RepRisk has argued that the SFDR, in its current form, can be open to bias because it relies on reported company data, which makes greenwashing possible. Its tick-box approach is also inappropriate because it doesn’t take a nuanced look at the material differences of companies in different industries.

Mihailescu Cichon suggests that ESG materiality should be at the centre of regulations, better reflecting how companies are impacting the world and how they can help change that.

“It’s not enough for a company to say they have a human rights policy or they have a labour policy, or whatever it may be,” she said. “You should look at data that looks at the actual on-the-ground impact, on things like human rights abuses and environmental degradation.

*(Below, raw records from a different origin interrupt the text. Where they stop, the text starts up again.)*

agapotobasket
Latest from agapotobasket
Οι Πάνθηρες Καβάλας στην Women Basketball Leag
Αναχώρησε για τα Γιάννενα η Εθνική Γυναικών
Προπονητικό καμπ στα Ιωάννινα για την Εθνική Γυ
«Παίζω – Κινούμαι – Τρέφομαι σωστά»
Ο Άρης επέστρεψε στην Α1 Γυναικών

“There’s a role for both the disclosures and the impact to give you a holistic view of how companies are actually performing with respect to ESG.”

A key problem in the SFDR is also the prescriptive, top-down approach taken by the regulation’s draughters, RepRisk argues. This has meant that the ESG performance of smaller companies, which make up the majority of economic participants, are not bound by the rules.

That will pose a problem when SFDR is expanded to force financial companies to disclose the sustainability of their up- and down-stream activities, such as supply chains and customer activities. These chiefly comprise smaller companies.

“We want small companies to be part of those requirements through looking at ESG and saying what kind of data makes sense for what pillar or what issue” that’s material to them.

Silver Bullet

Mihailescu Cichon concedes that there will never be a “perfect regulation” and that the absence of a global set of ESG reporting standards mitigates the formulation of such a law. But she says SFDR needs to be redrawn on a regular basis to meet the changing nature of ESG.

“It’s a tough nut to crack and it’s exhausting to actually resolve all of these points, but I think things are moving in the right direction,” she said making reference to the coalescing of the multiple standards setters around the frameworks of the Taskforce for Climate-based Financial Disclosures and the International Sustainable Standards Board.

“I expect it to be a long, iterative and sometimes painful process because there will be backstepping – you don’t just get to the silver bullet overnight.”